EXERCISE GOAL
Omit the images and output every line of the data below exactly.

EXERCISE DATA
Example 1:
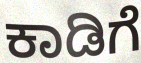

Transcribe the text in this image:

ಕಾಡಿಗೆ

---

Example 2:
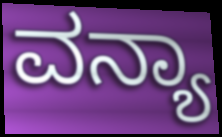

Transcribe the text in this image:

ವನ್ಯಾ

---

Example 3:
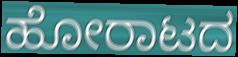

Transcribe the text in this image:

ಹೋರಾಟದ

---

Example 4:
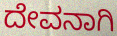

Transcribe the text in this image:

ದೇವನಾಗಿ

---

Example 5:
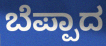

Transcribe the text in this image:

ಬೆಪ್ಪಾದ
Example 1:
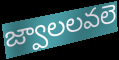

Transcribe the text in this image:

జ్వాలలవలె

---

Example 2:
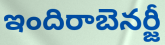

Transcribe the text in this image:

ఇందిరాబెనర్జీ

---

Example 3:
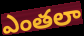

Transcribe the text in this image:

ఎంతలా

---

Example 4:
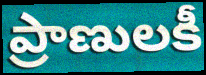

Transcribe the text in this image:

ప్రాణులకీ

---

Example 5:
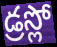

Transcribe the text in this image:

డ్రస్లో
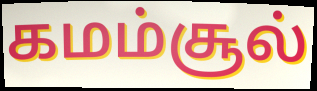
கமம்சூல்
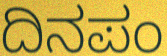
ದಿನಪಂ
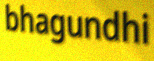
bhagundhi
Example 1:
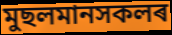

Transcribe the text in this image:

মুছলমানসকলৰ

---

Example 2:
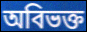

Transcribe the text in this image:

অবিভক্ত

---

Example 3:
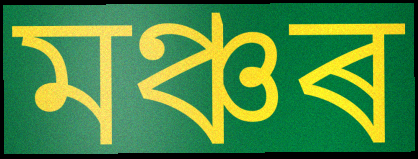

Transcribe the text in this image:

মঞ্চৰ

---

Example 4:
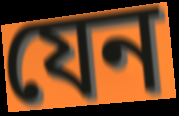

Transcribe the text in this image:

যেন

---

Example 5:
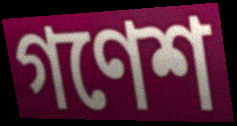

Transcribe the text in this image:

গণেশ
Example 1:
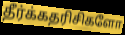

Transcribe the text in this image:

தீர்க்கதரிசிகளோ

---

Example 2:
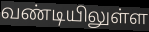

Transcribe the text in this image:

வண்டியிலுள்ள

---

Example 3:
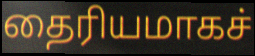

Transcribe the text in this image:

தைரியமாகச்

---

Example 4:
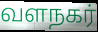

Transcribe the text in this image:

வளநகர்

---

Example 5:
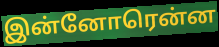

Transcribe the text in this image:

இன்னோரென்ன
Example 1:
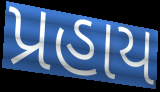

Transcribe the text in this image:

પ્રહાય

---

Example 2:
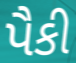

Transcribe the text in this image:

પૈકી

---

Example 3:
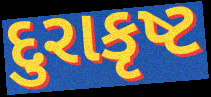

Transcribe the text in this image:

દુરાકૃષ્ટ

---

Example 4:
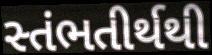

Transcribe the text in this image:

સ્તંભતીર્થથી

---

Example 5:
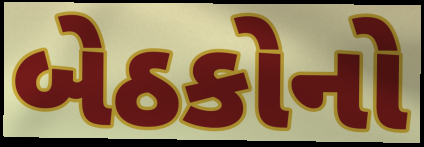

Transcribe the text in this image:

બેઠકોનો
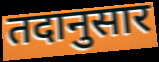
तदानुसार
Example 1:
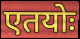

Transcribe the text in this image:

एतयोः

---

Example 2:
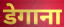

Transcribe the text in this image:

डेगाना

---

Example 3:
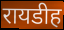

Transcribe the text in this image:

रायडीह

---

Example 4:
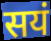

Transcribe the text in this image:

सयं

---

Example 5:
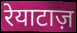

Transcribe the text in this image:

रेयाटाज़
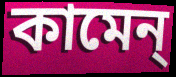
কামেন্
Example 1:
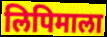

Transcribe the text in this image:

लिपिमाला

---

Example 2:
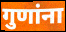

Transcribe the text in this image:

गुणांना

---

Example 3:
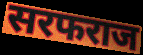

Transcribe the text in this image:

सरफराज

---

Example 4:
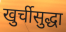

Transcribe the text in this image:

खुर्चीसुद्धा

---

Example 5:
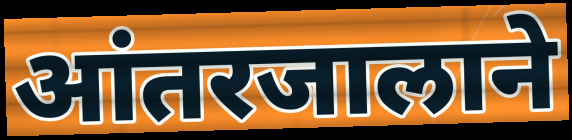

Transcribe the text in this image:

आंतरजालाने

EXERCISE RESULT
Example 1:

Transcribe the text in this image:

ಕಾಡಿಗೆ

---

Example 2:

Transcribe the text in this image:

ವನ್ಯಾ

---

Example 3:

Transcribe the text in this image:

ಹೋರಾಟದ

---

Example 4:

Transcribe the text in this image:

ದೇವನಾಗಿ

---

Example 5:

Transcribe the text in this image:

ಬೆಪ್ಪಾದ
Example 1:

Transcribe the text in this image:

జ్వాలలవలె

---

Example 2:

Transcribe the text in this image:

ఇందిరాబెనర్జీ

---

Example 3:

Transcribe the text in this image:

ఎంతలా

---

Example 4:

Transcribe the text in this image:

ప్రాణులకీ

---

Example 5:

Transcribe the text in this image:

డ్రస్లో
கமம்சூல்
ದಿನಪಂ
bhagundhi
Example 1:

Transcribe the text in this image:

মুছলমানসকলৰ

---

Example 2:

Transcribe the text in this image:

অবিভক্ত

---

Example 3:

Transcribe the text in this image:

মঞ্চৰ

---

Example 4:

Transcribe the text in this image:

যেন

---

Example 5:

Transcribe the text in this image:

গণেশ
Example 1:

Transcribe the text in this image:

தீர்க்கதரிசிகளோ

---

Example 2:

Transcribe the text in this image:

வண்டியிலுள்ள

---

Example 3:

Transcribe the text in this image:

தைரியமாகச்

---

Example 4:

Transcribe the text in this image:

வளநகர்

---

Example 5:

Transcribe the text in this image:

இன்னோரென்ன
Example 1:

Transcribe the text in this image:

પ્રહાય

---

Example 2:

Transcribe the text in this image:

પૈકી

---

Example 3:

Transcribe the text in this image:

દુરાકૃષ્ટ

---

Example 4:

Transcribe the text in this image:

સ્તંભતીર્થથી

---

Example 5:

Transcribe the text in this image:

બેઠકોનો
तदानुसार
Example 1:

Transcribe the text in this image:

एतयोः

---

Example 2:

Transcribe the text in this image:

डेगाना

---

Example 3:

Transcribe the text in this image:

रायडीह

---

Example 4:

Transcribe the text in this image:

सयं

---

Example 5:

Transcribe the text in this image:

रेयाटाज़
কামেন্
Example 1:

Transcribe the text in this image:

लिपिमाला

---

Example 2:

Transcribe the text in this image:

गुणांना

---

Example 3:

Transcribe the text in this image:

सरफराज

---

Example 4:

Transcribe the text in this image:

खुर्चीसुद्धा

---

Example 5:

Transcribe the text in this image:

आंतरजालाने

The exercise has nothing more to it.